What's changed? Plenty.

- Hughes is pounding the strike zone like never before. A career-high 57.4 percent of his pitches are in the zone. His career rate is 50.5 percent. In turn, hitters are swinging at more of his pitches than ever before (56.2 percent swing rate, 49 percent for his career), especially pitches out of the zone (career-high 36.5 percent out of zone swing rate, 29.6 percent career).

- Hughes is notorious for year-to-year tinkering with his arsenal, often eliminating a pitch completely from his repertoire and adding a new one in. Last season, Hughes relied primarily on his slider and fastball with a few curves and changes thrown in. This season, Hughes is going with his fastball, cutter and curve with less than one percent of his pitches being change-ups. The cutter is being used a career-high 24.7 percent of the time. The other two seasons during which he prominently featured a cutter? 2009 (16.1 percent) and 2010 (16.4 percent), arguably his two best campaigns before this year.

- He has a 92.2 mph career average fastball speed (92.4 mph average last season). It's at 92.1 mph this year.

- His hit types haven't changed much:
2013 – 22.7% liners, 30.8% grounders, 46.5% flyballs
2014 – 22.8% liners, 32.6% grounders, 44.6% flyballs

- But . . . Hughes has given up only four home runs this season, and hasn't allowed a homer in any of his previous four starts. He last gave up a long ball on May 4, his sixth start. Last season, he gave up his fourth home run during his third start on April 18. He'd already allowed 11 home runs following his start on May 27, 2013. He gave up a total of 24 last season.

- Heading into Friday night, Hughes led qualified pitchers in the American League with 0.9 walks per nine innings.
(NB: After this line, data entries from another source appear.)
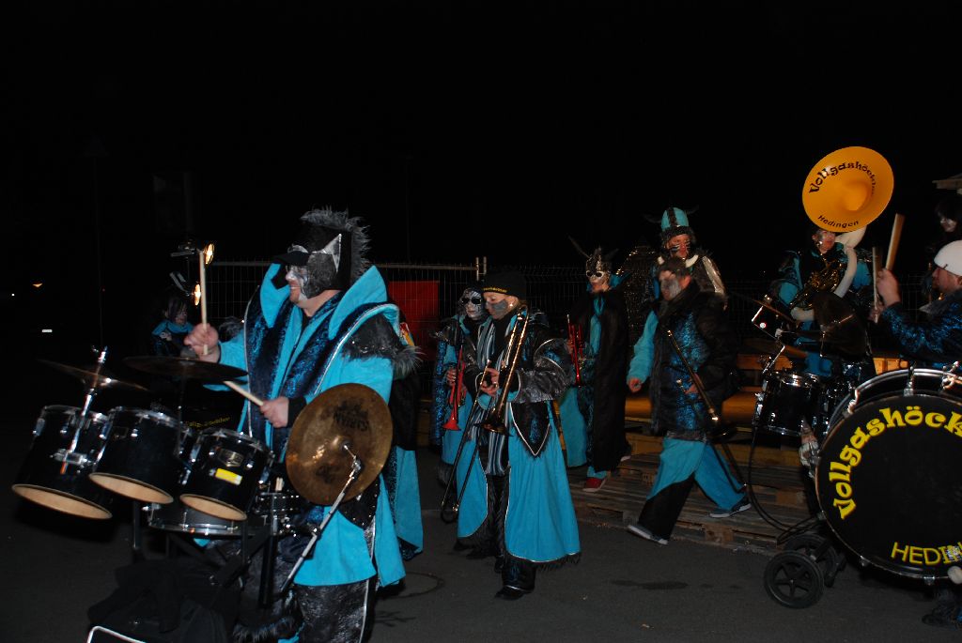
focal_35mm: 46
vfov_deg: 29.0
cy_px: 322
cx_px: 481
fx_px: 1244
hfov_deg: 42.3
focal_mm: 31
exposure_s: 1/60
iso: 200
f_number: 4.2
- Hughes started the season 0-1 with a 7.20 ERA in his first three games. He allowed 20 hits in 15 innings, striking out 17 and walking five (3.4 K/BB).

- He turned a corner on April 20 at Kansas City. In his last seven starts, Hughes is 5-0 with a 1.94 ERA and 47 hits in 46.1 innings, striking out 33 and walking 1 (33 K/BB rate).

- April 20 was the last time Hughes walked a batter, Alcides Escobar. It came with two outs in the second inning. In the 44.2 innings he's pitched since, he's struck out 32.

- Hughes has six total walks. Last season, he walked his sixth hitter during his sixth start of the season on May 4. Hughes had walked 13 hitters following his May 27, 2013 start.

- Hughes has absolutely owned lefthanded hitters this year, holding them to a .194/.229/.291 line in 110 plate appearances. Righties have an .807 on-base plus slugging percentage in 143 PAs.

- In six starts at home, Hughes has a 3.72 ERA, but in four starts away he has a 2.52 ERA. That's in keeping with his career trend. In 101 home games (Yankee Stadium and Target Field), Hughes has a 4.85 ERA; on the road he has a 3.98 ERA in 91 games.

- Can he sustain this start? Hughes' peripherals look strong. He has a .328 batting average on balls in play and 74.6 left on base percentage. Those are normal. Anything below a 70 percent LOB is a cause for concern. Starters tend to have a BABIP around .300. Hughes' is .296 lifetime. So, if anything, his .328 is a little high and it could come down.